Among the biggest ongoing challenges and opportunities in payments – and a trend that will hold well into the 2020s, which are just about to start – is using mobile technology to bring more consumers into the formal financial sector. That can be easier said than done, of course, but in a new PYMNTS discussion with Karen Webster, Laurin Nabuko Hainy, founder and CEO at FairMoney, gave a tour of the emerging payments landscape in Nigeria and offered lessons that can be applied to other developing markets.
The interview happened during a time of expansion and aggressive future planning for the company, a small business and consumer micro-lending technology company that operates in Nigeria. FairMoney recently raised $11 million in venture capital funding in a Series A round led by Flourish, a venture of The Omidyar Group, with DST Global and existing backers Newfund, Speedinvest and Le Studio VC also participating.
Services Growth
More than 200,000 customers use FairMoney to access financing, with the company’s algorithm using data from a user’s smartphone to underwrite those loans. FairMoney can disburse loan funds to users within five minutes, with an average loan value of $33 and a maximum loan amount of $440. Now, according to Hainy, FairMoney hopes to provide banking services and to begin offering accounts in November.
“We are solving multiple problems,” he told Webster during the PYMNTS discussion – problems that might be specific to Nigeria, but are certainly known in other parts of the world. “Nigerian banks don’t like to lend,” Hainy said. Not only that, but those financial institutions tend to charge fees that most consumers would find excessive – for instance, a fee for card issuance and activation. As well, financial institutions in that country – one of the most populous in the world with more than 200 million people, most of them age 24 or younger – generally offer poor user experiences, he said.
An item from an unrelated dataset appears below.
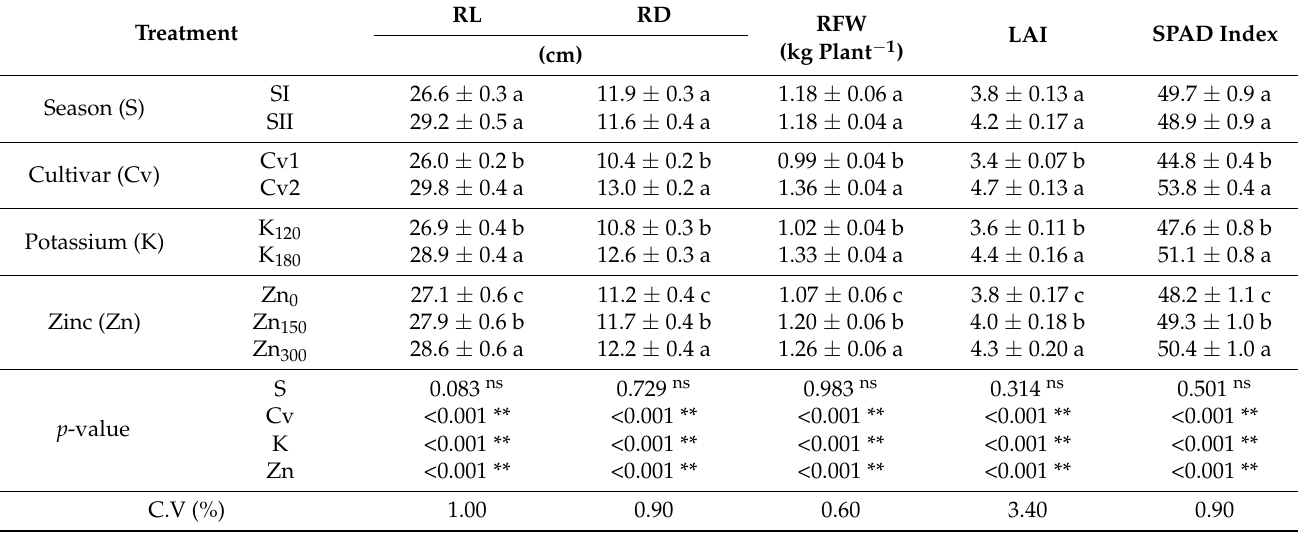
Table 3. Morphology (root length (RL), root diameter (RD), root fresh weight (RFW), leaf area index (LAI)) and SPAD index of two sugar beet cultivars (e.g., Kawemira (Cv1) and BTS 301 (Cv2)) affected by soil fertilization with two potassium levels (e.g., 120 (K 120 ) and 180 kg ha − 1 (K 180 )) and foliar application with three zinc levels (e.g., 0 (Zn 0 ), 150 (Zn 150 ), and 300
That’s not all. “There is no Pan-African digital bank,” Hainy said. “So that’s our starting point.”
For FairMoney, that effort starts with its lending efforts – those microloans, and the data that enables the company to assess risk. The problem with Nigeria and many other developing countries, at least when it comes to loans for consumers and small businesses, is the lack of formal credit-scoring data. That forces companies like FairMoney to come up with their own sources of data, which can include geolocations of prospective borrowers, how they use their mobile apps and other factors that can paint a fuller picture.
“What we are trying to do is introduce data that traditional banks don’t use today,” Hainy said. “We look at quite a number of alternative data points beyond credit scores – for example, what other apps do (potential borrowers) have, and what other information can they provide that we can verify.”
Something must be working – not only can FairMoney raise capital, but according to Hainy, loan acceptance rates have recently tripled.
One-Stop Shop
The idea, as Hainy explained to Webster, was to use that lending as a way to get consumers on board with the company’s upcoming and broader banking options. Consumers who take out loans from FairMoney and then use its app to pay them back might also want to open a digital bank account with the company, or perhaps have paychecks or remittances deposited there. From one step – the small-amount lending – can come others, another lesson that would seem to apply to other places besides Nigeria.
“Our vision is to be a one-stop shop,” Hainy told Webster. “And there are many markets in Africa and beyond with the same needs.”
FinTech is helping to transform daily consumer life in Nigeria and other developing markets. One recent example comes from Kuda, Nigeria’s first digital-only bank with a standalone license. It has raised $1.6 million in pre-seed funding led by Haresh Aswani, with Ragnar Meitern and other angel investors also participating in the round. Unlike other FinTech startups, Kuda was granted a banking license from the Nigerian Central Bank. Other tech innovation is also on the move in the country, with increased attention from Big Tech companies like Google and digital startups like Chipper Cash, a no-fee, cross-border payment company that launched earlier this month.
As the example of FairMoney shows, it can all start by enabling consumers to do more with their mobile phones.